## About this exercise
Reproduce the data below in full and exclude every picture.

## Information supplied
[Start of Attachment]
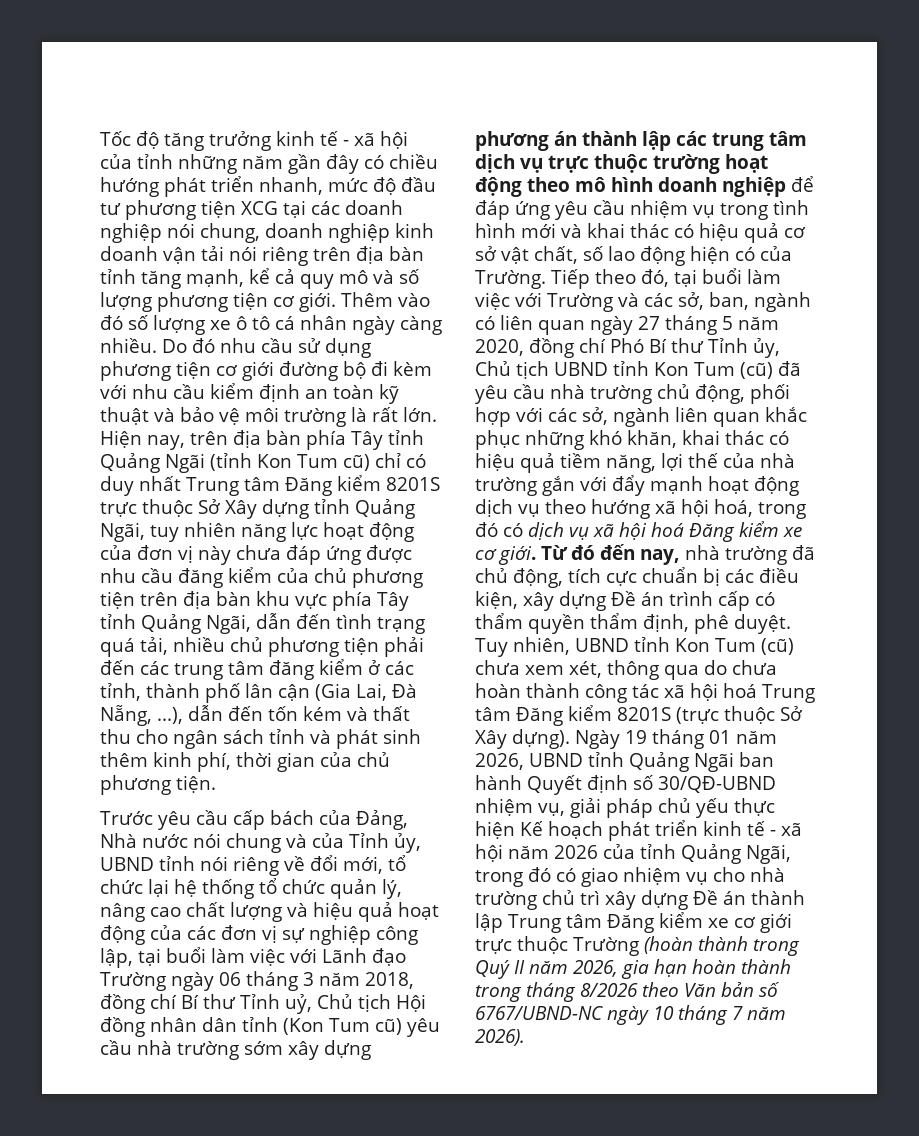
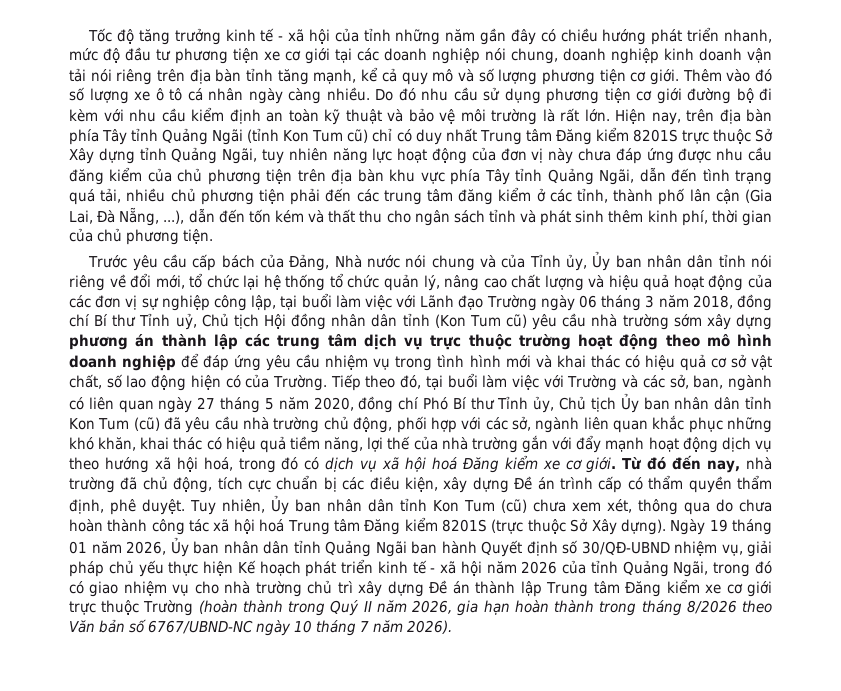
[241,201,278,215] XCG -> [264,48,330,64] xe cơ giới
[100,857,154,871] UBND -> [592,251,714,271] Ủy ban nhân dân
[554,362,608,376] UBND -> [620,393,741,413] Ủy ban nhân dân
[574,638,629,652] UBND -> [270,495,394,515] Ủy ban nhân dân
[529,753,583,767] UBND -> [170,537,289,557] Ủy ban nhân dân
[End of Attachment]
## Task response
[241,201,278,215] XCG -> [264,48,330,64] xe cơ giới
[100,857,154,871] UBND -> [592,251,714,271] Ủy ban nhân dân
[554,362,608,376] UBND -> [620,393,741,413] Ủy ban nhân dân
[574,638,629,652] UBND -> [270,495,394,515] Ủy ban nhân dân
[529,753,583,767] UBND -> [170,537,289,557] Ủy ban nhân dân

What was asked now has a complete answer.